* [AIM OF THE TASK]: Go through each line of the entries below and tally those containing the string "userSpaceOnUse"; give only the total.

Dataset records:

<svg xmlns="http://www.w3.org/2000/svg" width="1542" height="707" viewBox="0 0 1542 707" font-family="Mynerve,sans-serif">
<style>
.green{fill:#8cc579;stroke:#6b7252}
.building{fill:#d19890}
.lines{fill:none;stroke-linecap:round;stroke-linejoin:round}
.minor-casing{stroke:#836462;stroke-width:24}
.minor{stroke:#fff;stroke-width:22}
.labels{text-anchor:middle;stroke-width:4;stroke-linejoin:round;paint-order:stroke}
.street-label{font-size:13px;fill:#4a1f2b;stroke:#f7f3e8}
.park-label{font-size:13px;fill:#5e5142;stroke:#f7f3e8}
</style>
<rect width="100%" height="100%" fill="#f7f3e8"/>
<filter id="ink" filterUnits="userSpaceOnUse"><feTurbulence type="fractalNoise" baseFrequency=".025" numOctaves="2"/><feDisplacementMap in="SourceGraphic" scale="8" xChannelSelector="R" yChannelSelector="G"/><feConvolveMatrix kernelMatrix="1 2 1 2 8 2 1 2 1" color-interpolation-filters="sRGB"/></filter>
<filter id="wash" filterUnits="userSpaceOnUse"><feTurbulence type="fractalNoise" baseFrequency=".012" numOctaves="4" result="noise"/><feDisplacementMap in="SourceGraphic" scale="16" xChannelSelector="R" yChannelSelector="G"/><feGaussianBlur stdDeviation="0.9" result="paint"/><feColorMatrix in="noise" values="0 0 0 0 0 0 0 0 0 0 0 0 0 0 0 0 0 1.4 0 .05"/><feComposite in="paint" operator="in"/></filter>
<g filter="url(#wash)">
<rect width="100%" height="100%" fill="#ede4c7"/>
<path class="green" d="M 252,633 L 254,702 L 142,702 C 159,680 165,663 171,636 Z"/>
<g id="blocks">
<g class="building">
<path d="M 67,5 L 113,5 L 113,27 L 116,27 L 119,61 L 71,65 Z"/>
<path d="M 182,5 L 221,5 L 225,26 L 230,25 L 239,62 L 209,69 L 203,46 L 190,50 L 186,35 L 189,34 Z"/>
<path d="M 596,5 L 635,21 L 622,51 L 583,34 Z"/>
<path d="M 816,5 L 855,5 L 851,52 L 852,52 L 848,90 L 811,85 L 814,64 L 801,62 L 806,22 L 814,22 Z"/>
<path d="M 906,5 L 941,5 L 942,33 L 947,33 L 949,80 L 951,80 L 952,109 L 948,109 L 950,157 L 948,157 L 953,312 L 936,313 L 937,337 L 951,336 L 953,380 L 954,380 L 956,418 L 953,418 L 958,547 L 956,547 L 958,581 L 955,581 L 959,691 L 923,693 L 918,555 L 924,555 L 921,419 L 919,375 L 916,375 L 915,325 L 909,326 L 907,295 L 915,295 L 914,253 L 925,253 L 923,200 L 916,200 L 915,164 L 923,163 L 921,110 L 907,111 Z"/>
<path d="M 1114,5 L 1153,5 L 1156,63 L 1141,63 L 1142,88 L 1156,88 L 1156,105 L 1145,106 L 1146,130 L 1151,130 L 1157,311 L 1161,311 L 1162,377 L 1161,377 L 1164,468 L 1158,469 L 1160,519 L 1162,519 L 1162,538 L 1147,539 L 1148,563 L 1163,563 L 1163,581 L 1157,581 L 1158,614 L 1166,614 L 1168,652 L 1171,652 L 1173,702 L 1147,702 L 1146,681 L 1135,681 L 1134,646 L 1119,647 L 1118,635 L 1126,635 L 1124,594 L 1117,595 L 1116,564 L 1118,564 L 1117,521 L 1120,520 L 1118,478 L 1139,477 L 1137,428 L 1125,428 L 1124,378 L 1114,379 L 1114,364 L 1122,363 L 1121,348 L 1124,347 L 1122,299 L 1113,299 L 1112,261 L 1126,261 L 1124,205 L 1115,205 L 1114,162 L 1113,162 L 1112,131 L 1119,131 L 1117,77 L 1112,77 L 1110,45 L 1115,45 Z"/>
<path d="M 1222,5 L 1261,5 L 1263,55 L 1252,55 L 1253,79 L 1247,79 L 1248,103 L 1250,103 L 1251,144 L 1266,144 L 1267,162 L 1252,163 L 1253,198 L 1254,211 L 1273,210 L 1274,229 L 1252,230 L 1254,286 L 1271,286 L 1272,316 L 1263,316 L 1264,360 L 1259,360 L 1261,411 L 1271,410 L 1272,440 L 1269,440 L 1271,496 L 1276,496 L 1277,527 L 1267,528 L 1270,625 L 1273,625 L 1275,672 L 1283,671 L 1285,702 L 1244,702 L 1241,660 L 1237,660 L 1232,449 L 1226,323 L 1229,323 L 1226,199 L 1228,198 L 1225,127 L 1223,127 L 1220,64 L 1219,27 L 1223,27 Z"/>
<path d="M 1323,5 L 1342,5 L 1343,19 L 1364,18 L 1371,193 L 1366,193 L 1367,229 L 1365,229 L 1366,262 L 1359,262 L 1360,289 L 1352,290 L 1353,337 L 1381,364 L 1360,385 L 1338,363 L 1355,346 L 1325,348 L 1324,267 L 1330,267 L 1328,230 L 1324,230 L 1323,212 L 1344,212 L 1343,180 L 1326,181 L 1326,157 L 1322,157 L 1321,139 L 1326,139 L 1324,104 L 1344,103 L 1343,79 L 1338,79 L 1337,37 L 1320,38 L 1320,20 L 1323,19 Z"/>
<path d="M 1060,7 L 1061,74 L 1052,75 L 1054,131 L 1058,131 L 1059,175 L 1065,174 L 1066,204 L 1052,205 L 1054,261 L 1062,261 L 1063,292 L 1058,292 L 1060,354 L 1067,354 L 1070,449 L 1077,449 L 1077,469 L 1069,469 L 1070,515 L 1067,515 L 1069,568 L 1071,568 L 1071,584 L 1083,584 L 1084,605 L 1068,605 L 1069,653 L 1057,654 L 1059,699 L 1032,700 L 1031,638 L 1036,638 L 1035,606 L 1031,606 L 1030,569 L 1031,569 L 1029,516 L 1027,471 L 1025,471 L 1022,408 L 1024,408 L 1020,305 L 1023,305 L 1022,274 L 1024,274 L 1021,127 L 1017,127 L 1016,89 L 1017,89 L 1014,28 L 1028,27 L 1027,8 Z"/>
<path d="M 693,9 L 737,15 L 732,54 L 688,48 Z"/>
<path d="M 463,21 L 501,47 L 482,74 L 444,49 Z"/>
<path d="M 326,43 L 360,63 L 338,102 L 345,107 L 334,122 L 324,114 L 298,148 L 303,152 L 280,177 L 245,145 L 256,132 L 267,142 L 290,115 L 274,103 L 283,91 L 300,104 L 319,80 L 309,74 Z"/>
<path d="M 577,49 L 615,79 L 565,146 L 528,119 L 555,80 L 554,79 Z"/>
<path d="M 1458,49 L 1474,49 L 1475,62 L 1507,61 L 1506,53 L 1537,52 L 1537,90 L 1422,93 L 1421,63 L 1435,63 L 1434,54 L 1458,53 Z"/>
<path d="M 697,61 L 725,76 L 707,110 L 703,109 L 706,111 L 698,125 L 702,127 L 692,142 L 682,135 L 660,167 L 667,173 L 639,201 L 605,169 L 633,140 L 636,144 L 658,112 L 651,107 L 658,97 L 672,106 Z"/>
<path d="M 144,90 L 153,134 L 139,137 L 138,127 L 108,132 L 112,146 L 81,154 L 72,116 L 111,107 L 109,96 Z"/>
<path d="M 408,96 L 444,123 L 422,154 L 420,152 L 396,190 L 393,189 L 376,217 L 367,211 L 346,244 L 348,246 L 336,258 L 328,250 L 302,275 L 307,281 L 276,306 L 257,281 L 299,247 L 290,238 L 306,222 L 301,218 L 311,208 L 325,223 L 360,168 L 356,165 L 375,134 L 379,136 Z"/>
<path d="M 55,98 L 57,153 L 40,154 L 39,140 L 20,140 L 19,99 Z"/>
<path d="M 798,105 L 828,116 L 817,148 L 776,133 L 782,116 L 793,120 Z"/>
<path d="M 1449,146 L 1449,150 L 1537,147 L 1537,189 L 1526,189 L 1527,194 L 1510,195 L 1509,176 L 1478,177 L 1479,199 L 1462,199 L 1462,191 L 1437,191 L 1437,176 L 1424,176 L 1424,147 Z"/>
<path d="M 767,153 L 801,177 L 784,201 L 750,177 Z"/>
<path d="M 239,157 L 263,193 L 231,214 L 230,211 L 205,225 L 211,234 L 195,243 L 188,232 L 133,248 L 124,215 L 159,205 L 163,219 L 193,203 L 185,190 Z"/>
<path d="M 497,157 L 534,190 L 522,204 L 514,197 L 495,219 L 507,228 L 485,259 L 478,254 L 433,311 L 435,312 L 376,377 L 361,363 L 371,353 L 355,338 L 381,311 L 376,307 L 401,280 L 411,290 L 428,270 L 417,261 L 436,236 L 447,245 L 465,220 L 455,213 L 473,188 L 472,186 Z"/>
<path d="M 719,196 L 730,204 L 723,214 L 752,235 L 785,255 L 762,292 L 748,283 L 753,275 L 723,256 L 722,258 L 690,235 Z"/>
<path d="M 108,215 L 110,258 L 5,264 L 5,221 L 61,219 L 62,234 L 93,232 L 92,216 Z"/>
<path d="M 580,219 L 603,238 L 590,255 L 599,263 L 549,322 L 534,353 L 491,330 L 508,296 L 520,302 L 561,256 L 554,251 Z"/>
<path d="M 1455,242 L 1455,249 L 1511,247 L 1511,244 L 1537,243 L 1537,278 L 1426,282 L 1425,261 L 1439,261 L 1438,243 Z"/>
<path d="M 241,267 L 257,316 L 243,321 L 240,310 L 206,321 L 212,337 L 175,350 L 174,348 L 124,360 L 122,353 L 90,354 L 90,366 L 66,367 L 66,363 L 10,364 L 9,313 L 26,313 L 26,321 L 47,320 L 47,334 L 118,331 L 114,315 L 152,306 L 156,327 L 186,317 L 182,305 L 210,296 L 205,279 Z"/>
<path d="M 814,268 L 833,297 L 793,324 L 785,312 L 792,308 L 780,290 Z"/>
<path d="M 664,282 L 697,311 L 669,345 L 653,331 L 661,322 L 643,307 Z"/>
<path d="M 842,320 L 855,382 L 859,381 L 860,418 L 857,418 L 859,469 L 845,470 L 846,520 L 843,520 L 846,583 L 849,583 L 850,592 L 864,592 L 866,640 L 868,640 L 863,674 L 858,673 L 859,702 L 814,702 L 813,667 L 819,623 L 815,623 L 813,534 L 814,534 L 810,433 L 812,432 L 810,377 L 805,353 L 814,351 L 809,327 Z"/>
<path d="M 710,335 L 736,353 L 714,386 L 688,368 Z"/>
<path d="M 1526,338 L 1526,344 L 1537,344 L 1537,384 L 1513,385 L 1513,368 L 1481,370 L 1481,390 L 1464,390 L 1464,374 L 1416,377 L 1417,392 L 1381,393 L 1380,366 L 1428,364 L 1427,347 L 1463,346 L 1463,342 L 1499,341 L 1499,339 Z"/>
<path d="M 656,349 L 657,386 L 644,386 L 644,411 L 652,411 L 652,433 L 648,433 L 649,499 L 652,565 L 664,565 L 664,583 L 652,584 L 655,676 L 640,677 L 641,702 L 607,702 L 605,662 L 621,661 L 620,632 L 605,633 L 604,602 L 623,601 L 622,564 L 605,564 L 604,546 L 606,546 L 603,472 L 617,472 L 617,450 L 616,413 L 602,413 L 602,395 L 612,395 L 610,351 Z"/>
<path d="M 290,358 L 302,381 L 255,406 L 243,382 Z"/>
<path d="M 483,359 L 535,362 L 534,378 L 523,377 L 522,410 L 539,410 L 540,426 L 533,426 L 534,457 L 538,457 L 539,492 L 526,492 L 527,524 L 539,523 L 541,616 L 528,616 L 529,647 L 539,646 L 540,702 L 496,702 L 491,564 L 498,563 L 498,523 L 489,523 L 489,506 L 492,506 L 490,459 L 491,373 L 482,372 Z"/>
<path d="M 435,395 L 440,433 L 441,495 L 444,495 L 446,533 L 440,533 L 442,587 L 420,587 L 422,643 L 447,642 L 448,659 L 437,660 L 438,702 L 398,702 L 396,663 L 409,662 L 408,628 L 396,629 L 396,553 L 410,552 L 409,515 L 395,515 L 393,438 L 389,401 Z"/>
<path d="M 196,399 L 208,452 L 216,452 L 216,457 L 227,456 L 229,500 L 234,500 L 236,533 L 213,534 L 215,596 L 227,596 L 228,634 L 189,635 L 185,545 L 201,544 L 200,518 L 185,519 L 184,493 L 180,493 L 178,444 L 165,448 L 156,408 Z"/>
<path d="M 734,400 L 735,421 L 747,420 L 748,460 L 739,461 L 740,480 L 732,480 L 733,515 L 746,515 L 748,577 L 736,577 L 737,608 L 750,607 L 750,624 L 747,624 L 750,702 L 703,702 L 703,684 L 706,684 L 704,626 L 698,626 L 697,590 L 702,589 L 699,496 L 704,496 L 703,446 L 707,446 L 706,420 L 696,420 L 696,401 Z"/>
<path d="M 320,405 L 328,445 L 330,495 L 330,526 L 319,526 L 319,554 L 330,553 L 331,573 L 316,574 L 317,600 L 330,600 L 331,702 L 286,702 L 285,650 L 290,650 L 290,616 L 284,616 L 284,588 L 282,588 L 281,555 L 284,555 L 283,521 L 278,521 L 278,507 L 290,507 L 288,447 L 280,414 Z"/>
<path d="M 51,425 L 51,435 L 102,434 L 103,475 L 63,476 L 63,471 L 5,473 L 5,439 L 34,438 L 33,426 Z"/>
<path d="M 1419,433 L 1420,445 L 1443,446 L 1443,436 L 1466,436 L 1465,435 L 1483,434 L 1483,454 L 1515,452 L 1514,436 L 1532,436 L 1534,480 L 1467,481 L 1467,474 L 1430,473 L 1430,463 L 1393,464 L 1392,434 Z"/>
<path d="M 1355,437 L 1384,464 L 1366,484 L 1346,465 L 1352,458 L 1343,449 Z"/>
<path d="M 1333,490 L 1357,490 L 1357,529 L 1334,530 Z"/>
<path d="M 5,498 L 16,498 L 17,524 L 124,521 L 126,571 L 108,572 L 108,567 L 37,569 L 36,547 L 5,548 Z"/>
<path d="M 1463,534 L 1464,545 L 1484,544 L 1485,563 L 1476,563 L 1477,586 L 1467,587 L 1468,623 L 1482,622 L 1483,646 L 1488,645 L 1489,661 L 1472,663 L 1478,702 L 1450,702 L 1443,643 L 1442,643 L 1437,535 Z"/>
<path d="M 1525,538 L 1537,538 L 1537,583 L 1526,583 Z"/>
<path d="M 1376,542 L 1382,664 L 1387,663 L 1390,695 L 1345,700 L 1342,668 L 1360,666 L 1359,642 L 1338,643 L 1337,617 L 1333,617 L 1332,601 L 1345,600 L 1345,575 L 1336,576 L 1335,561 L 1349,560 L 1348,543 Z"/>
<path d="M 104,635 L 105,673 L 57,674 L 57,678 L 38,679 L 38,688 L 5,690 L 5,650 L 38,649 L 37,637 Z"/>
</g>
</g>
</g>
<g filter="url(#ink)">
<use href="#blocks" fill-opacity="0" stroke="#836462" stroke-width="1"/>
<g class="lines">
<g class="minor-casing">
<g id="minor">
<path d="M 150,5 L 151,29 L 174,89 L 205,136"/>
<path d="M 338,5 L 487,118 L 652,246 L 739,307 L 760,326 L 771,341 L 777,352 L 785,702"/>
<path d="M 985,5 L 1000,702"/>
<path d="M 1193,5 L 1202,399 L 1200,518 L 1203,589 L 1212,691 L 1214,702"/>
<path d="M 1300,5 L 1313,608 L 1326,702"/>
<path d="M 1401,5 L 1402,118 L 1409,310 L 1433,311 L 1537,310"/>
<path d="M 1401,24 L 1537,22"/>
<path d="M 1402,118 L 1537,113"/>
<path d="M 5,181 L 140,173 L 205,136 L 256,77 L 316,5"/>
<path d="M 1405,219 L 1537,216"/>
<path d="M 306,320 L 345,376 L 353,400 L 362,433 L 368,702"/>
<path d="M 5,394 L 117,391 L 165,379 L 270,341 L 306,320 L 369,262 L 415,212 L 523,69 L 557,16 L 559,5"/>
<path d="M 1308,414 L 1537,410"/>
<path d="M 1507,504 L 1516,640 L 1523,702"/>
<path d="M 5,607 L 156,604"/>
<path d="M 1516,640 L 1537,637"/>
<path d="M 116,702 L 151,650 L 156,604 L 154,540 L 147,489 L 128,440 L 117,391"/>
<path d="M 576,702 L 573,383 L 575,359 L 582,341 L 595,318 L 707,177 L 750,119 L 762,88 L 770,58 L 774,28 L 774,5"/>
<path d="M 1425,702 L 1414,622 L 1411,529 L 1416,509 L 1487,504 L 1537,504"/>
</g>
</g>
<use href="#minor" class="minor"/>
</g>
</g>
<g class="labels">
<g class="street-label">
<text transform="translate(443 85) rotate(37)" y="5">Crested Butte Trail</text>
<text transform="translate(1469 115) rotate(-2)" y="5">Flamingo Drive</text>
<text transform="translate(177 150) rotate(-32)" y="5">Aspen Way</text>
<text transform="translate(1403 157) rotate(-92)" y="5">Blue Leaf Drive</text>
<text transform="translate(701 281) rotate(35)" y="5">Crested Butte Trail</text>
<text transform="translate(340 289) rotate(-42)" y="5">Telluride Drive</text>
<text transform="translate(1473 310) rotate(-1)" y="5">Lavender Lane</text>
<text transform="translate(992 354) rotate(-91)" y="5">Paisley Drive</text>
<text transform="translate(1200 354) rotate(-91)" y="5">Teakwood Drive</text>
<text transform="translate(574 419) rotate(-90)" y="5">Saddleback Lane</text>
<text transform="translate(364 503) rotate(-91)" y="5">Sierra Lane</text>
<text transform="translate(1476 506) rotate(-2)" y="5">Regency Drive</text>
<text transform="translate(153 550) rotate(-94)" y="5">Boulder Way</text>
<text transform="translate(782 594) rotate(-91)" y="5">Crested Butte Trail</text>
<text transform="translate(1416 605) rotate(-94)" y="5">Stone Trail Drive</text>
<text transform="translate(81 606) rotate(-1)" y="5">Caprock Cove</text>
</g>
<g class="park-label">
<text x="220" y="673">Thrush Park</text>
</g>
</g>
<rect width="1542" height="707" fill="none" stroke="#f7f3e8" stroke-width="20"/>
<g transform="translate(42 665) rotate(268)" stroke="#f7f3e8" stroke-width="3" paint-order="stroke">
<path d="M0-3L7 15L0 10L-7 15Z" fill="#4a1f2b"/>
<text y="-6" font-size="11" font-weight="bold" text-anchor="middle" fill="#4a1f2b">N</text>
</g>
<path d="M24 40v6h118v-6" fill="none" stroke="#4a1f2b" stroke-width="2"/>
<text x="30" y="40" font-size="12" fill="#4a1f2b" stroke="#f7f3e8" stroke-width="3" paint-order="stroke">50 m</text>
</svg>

* [RESPONSE TO THIS EXERCISE]: 2